Task objective
Where does the word "lines" show up in the records? Copy every line that has it.

Entries provided
⁂
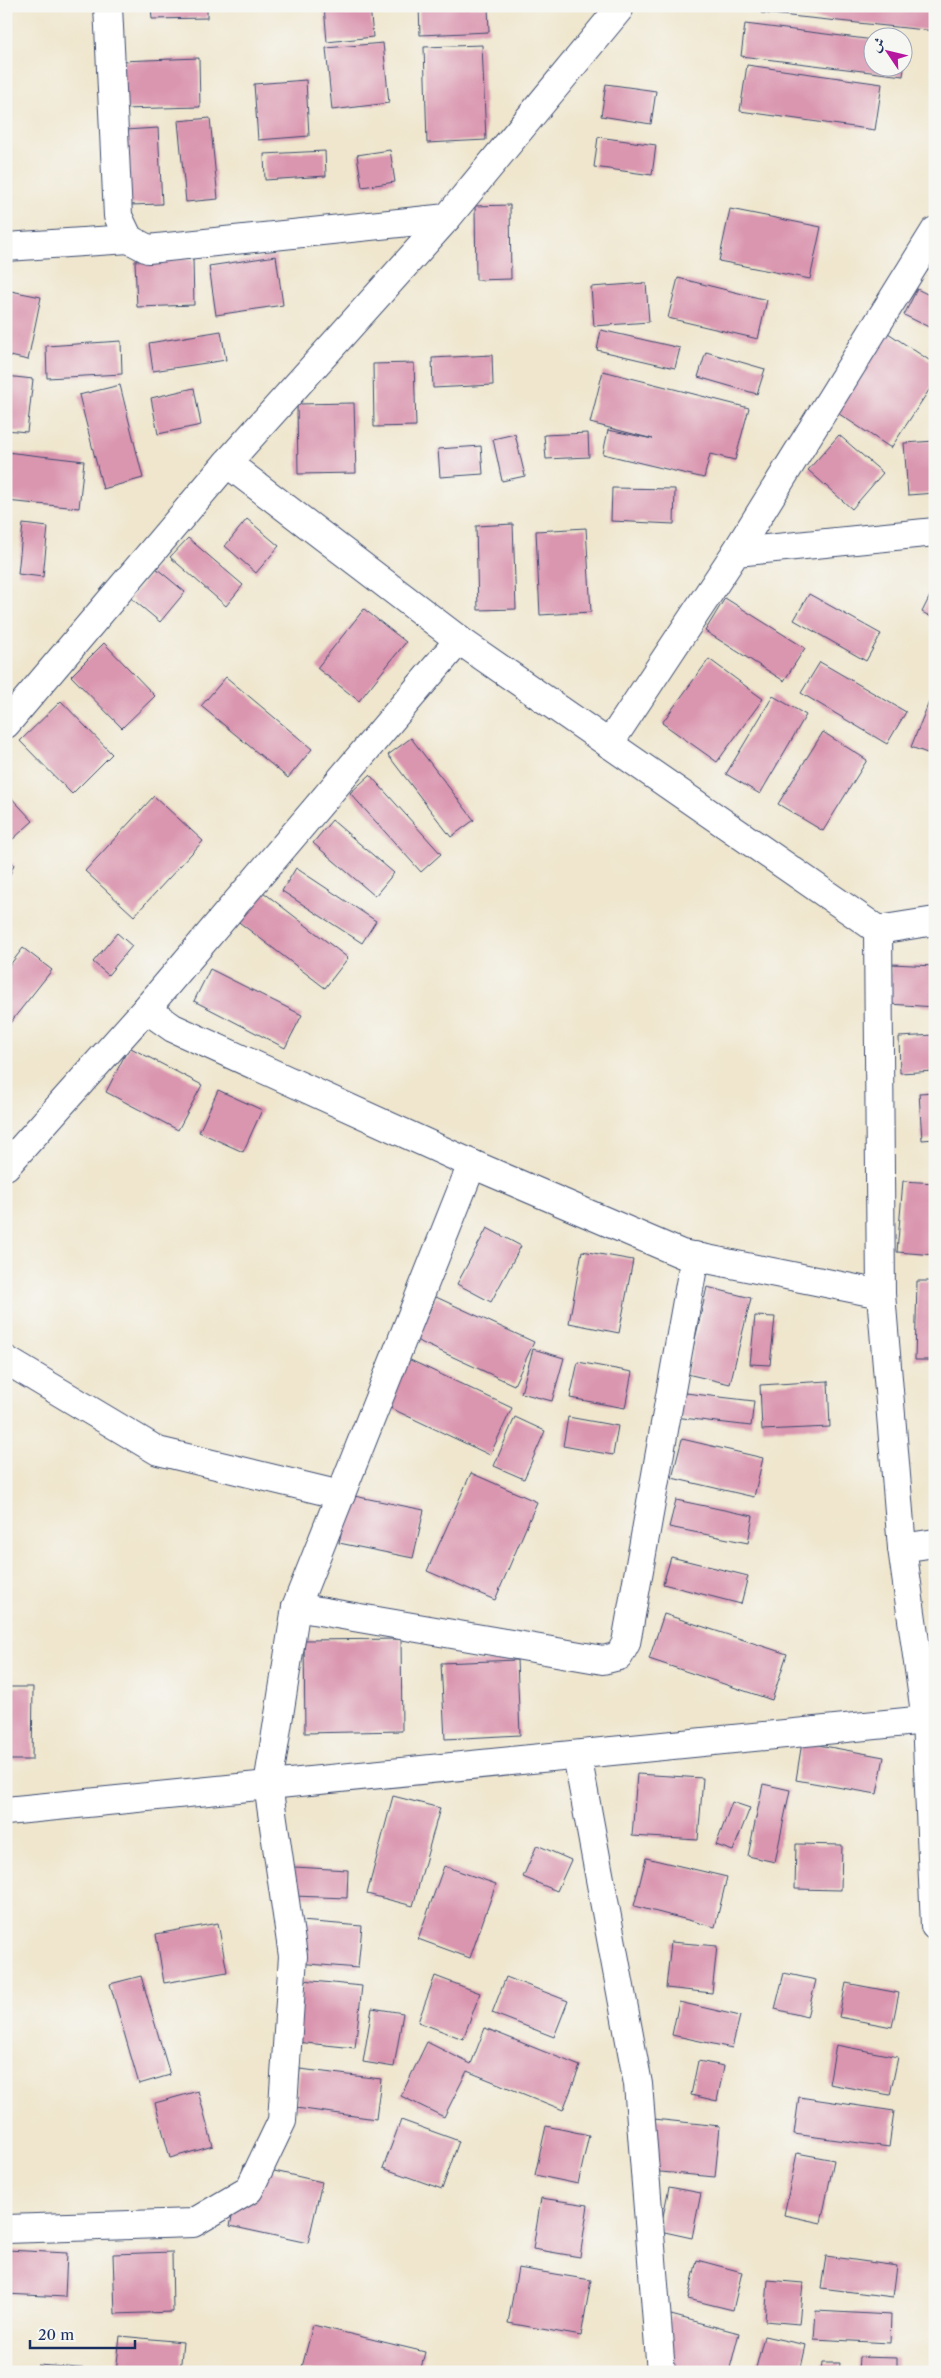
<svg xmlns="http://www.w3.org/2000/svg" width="941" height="2378" viewBox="0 0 941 2378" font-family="'Libre Caslon Text',Amiri,serif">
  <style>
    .building { fill: #da95af }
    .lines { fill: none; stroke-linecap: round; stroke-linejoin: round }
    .minor-casing { stroke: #3b4a6f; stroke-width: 30 }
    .minor { stroke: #fff; stroke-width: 28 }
  </style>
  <rect width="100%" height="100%" fill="#f6f6f2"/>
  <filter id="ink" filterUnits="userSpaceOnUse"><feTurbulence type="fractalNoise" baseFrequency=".02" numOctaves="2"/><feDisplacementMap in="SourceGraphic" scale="10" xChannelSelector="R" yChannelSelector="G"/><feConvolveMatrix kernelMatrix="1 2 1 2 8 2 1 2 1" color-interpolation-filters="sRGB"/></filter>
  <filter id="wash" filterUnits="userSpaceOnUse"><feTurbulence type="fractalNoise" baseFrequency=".0096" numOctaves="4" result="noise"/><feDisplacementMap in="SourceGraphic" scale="20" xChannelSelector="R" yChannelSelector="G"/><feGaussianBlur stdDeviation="1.12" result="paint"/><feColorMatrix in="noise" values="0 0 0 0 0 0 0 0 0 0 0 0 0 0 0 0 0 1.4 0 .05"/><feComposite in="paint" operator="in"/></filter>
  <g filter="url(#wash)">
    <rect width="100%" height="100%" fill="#efe6cd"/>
    <g id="blocks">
      <g class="building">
        <path d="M151,6H207V18L152,19Z"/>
        <path d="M324,6H370L373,37L327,42Z"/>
        <path d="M419,6H488L489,32L420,35Z"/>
        <path d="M762,6H935V31L761,13Z"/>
        <path d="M745,24L874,40V68H904L903,76L741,56Z"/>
        <path d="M383,43L389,103L332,110L326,48Z"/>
        <path d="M482,45L486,140L427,143L424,47Z"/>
        <path d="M199,58L200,107L122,109L121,61Z"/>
        <path d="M747,65L882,84L875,130L740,111Z"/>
        <path d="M306,80L309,136L258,140L254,84Z"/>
        <path d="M606,84L656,91L651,124L601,116Z"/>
        <path d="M210,118L218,199L186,202L178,121Z"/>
        <path d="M158,128L162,204L129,205L125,130Z"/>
        <path d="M598,137L656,145L652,175L594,167Z"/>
        <path d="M390,150L395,182L362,187L357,155Z"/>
        <path d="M325,151L326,176L265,180L264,154Z"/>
        <path d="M510,205L511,279L476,280L475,206Z"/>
        <path d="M730,209L821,227L810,279L719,261Z"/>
        <path d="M276,256L283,305L216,315L209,266Z"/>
        <path d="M193,259L194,305L137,307L135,261Z"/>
        <path d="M678,278L767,300L758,339L668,318Z"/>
        <path d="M646,283L649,322L594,326L591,287Z"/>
        <path d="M917,289L935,298V330L904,315Z"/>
        <path d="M6,290L41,297L28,360L6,355Z"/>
        <path d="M601,330L680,348L675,368L597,350Z"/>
        <path d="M221,331L226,360L153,371L149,343Z"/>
        <path d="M885,331L935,364V381L891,448L833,410Z"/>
        <path d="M121,341L122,374L47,378L46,346Z"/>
        <path d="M706,352L765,369L757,394L698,377Z"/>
        <path d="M492,355L493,385L433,388L432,358Z"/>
        <path d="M414,363L416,426L374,427L373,364Z"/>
        <path d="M603,371L749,408L735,460L710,454L704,478L603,454L608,430L653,439L590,423Z"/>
        <path d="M6,376L33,379L27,432L6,430Z"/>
        <path d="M120,385L143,478L103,489L79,395Z"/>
        <path d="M194,388L201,425L158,434L151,398Z"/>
        <path d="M354,403L356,473L298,474L297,404Z"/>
        <path d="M588,433L589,457L546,459L544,435Z"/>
        <path d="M515,434L525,476L502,481L493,439Z"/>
        <path d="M839,435L883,473L852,509L808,470Z"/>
        <path d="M935,441V493L908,495L904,443Z"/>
        <path d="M481,446L483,474L440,477L438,449Z"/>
        <path d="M6,452L84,461L79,508L6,501Z"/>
        <path d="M612,488L675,489L674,524L611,521Z"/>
        <path d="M247,519L279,546L256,573L225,546Z"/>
        <path d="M23,524L48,527L43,577L18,574Z"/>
        <path d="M513,524L516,609L478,610L476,526Z"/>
        <path d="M586,528L591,612L540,615L536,531Z"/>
        <path d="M188,538L243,585L226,606L170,557Z"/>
        <path d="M156,568L185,592L160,622L131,598Z"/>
        <path d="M935,586V619L922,612Z"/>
        <path d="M809,594L881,634L866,661L794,620Z"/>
        <path d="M725,598L805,648L784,681L705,631Z"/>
        <path d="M364,609L406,642L359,701L317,668Z"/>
        <path d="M104,643L155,696L122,728L71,676Z"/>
        <path d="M709,659L763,699L717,762L662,723Z"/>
        <path d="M820,662L906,712L887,744L801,693Z"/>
        <path d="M226,677L312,749L288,778L201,706Z"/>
        <path d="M773,696L806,715L760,794L726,774Z"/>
        <path d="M61,701L112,754L72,794L20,741Z"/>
        <path d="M929,702L935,704V756L911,747Z"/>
        <path d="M823,732L867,760L823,831L778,804Z"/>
        <path d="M411,738L474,820L451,837L388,755Z"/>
        <path d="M370,775L441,854L421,872L350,793Z"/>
        <path d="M6,792L33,821L13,839L6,831Z"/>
        <path d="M154,796L203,841L134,916L85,871Z"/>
        <path d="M332,820L394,873L375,896L313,843Z"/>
        <path d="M6,861L14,864L6,885Z"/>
        <path d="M296,868L376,921L362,943L282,891Z"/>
        <path d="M254,885L348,958L325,988L231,916Z"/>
        <path d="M117,933L132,946L108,975L93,962Z"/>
        <path d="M23,948L52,970L6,1028V970Z"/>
        <path d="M891,964L935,966V1007L889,1004Z"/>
        <path d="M210,969L302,1015L285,1048L194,1001Z"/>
        <path d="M935,1035V1071L900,1073L899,1037Z"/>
        <path d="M129,1047L202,1085L178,1130L106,1092Z"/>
        <path d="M218,1090L262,1110L243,1152L199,1132Z"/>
        <path d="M935,1092V1139L922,1140L919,1093Z"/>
        <path d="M903,1181L935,1183V1255L897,1252Z"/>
        <path d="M487,1228L521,1246L491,1302L457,1284Z"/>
        <path d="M582,1251L633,1260L619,1333L569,1323Z"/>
        <path d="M917,1281H935V1360H915Z"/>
        <path d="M707,1287L751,1298L730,1384L687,1374Z"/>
        <path d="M436,1297L534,1342L514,1385L416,1340Z"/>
        <path d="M755,1316L775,1317L770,1365L750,1364Z"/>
        <path d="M533,1349L564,1358L552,1401L521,1393Z"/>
        <path d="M406,1358L512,1408L490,1455L384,1405Z"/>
        <path d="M578,1362L632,1372L625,1408L570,1398Z"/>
        <path d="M828,1381L830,1427L762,1430L760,1385Z"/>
        <path d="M677,1392L754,1401L751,1426L674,1417Z"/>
        <path d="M515,1417L545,1431L524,1479L494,1466Z"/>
        <path d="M568,1417L618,1426L613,1455L563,1446Z"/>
        <path d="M682,1439L763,1458L754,1497L672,1478Z"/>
        <path d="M471,1473L537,1502L495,1600L427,1571Z"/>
        <path d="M349,1495L424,1510L413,1558L339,1543Z"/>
        <path d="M676,1500L753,1516L748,1543L669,1527Z"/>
        <path d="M671,1557L748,1576L741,1604L663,1584Z"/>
        <path d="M664,1614L787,1654L772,1700L649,1659Z"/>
        <path d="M401,1639L402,1731L305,1733L304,1640Z"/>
        <path d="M517,1660L520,1735L445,1739L441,1663Z"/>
        <path d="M6,1687H33L32,1760H6Z"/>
        <path d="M802,1742L884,1757L877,1794L796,1780Z"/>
        <path d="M637,1774L703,1778L698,1840L632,1836Z"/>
        <path d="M763,1784L790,1790L775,1862L748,1856Z"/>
        <path d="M393,1796L440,1808L413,1906L367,1894Z"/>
        <path d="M732,1802L750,1808L733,1851L716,1845Z"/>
        <path d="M796,1844L842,1845L841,1890L795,1889Z"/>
        <path d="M537,1845L571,1860L557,1891L523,1877Z"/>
        <path d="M646,1858L727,1877L715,1927L634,1906Z"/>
        <path d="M444,1866L496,1884L470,1958L418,1939Z"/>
        <path d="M294,1867L348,1870L347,1898L293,1896Z"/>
        <path d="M301,1921L362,1926L358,1968L297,1963Z"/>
        <path d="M218,1923L227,1972L164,1983L156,1934Z"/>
        <path d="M671,1942L717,1946L712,1993L666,1988Z"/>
        <path d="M784,1973L816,1980L807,2017L775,2009Z"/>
        <path d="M141,1976L170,2075L139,2084L110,1984Z"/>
        <path d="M435,1976L480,1993L463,2039L418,2022Z"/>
        <path d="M506,1977L568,2001L554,2037L492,2013Z"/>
        <path d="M303,1980L362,1986L355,2048L296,2042Z"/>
        <path d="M846,1983L899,1993L892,2027L839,2017Z"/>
        <path d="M679,2002L740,2016L732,2048L672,2035Z"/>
        <path d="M372,2008L403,2013L394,2067L363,2062Z"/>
        <path d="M485,2028L580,2066L563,2110L467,2071L444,2117L401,2096L427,2042L471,2064Z"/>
        <path d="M836,2045L898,2057L890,2095L829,2084Z"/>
        <path d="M698,2061L724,2066L717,2101L691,2095Z"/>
        <path d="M300,2069L381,2079L376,2119L296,2108Z"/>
        <path d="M198,2091L213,2146L170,2158L155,2103Z"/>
        <path d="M799,2097L894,2111L889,2147L794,2134Z"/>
        <path d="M654,2119L720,2126L715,2177L650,2171Z"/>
        <path d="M401,2120L459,2141L442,2189L383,2168Z"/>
        <path d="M546,2126L589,2135L578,2184L535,2175Z"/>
        <path d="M797,2153L834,2160L821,2223L784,2215Z"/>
        <path d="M244,2164L322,2182L308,2243L230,2226Z"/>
        <path d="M669,2187L701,2193L692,2238L660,2231Z"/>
        <path d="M541,2198L588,2205L580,2257L533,2249Z"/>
        <path d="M6,2250L67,2253L65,2297L6,2294Z"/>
        <path d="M172,2252L173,2312L115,2314L113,2254Z"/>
        <path d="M826,2256L897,2266L893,2297L821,2288Z"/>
        <path d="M697,2260L742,2272L733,2310L688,2299Z"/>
        <path d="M518,2268L591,2280L581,2336L508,2323Z"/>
        <path d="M768,2280L803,2283L799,2324L765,2321Z"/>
        <path d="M816,2311L891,2315L890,2343L814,2339Z"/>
        <path d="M671,2315L739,2333L729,2372H668L657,2369Z"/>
        <path d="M313,2325L425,2352L420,2372L301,2371Z"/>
        <path d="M120,2336L183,2342L180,2372H116Z"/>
        <path d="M764,2336L806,2345L800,2372H755Z"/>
        <path d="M859,2357L897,2358V2372H858Z"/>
        <path d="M822,2363H840L839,2372H821Z"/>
        <path d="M38,2365L93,2369V2372H37Z"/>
      </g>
    </g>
  </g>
  <g filter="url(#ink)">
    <use href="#blocks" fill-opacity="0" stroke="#3b4a6f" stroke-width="1"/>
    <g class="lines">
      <defs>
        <g id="minor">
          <path d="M108,6L118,216L129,239L148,249L447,218"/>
          <path d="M6,247L129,239"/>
          <path d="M227,463L459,640L878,930L935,921"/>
          <path d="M736,552L935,231"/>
          <path d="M6,724L227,463L447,218L619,9L618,6"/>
          <path d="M609,744L736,552L935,532"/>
          <path d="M878,930L881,1294L902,1548L926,1720L935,1926"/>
          <path d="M146,1009L173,1028L472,1164L682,1254L881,1294"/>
          <path d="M6,1166L146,1009L459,640"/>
          <path d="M6,1360L158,1451L341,1495"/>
          <path d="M902,1548L935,1543"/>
          <path d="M296,1607L603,1660L619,1656L626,1643L695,1256"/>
          <path d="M577,1755L638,2084L661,2372"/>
          <path d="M6,1811L926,1720"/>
          <path d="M6,2229L193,2223L249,2190L282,2121L293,1956L268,1785L296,1607L472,1164"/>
        </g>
      </defs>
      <use href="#minor" class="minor-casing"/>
      <use href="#minor" class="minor"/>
    </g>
  </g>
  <rect width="941" height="2378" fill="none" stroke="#f6f6f2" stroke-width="25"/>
  <g transform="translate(888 52) rotate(305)"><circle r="24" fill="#f6f6f2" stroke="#9ea6b7"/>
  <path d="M0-4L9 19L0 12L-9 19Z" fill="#b5179e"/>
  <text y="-8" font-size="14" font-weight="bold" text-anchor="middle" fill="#1b2f5e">ش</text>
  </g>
  <path d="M30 2340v8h105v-8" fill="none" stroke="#1b2f5e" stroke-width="2.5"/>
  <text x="38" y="2340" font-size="15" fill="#1b2f5e" stroke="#f6f6f2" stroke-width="4" paint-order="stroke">20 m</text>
</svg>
⁂
Answer box
    .lines { fill: none; stroke-linecap: round; stroke-linejoin: round }
    <g class="lines">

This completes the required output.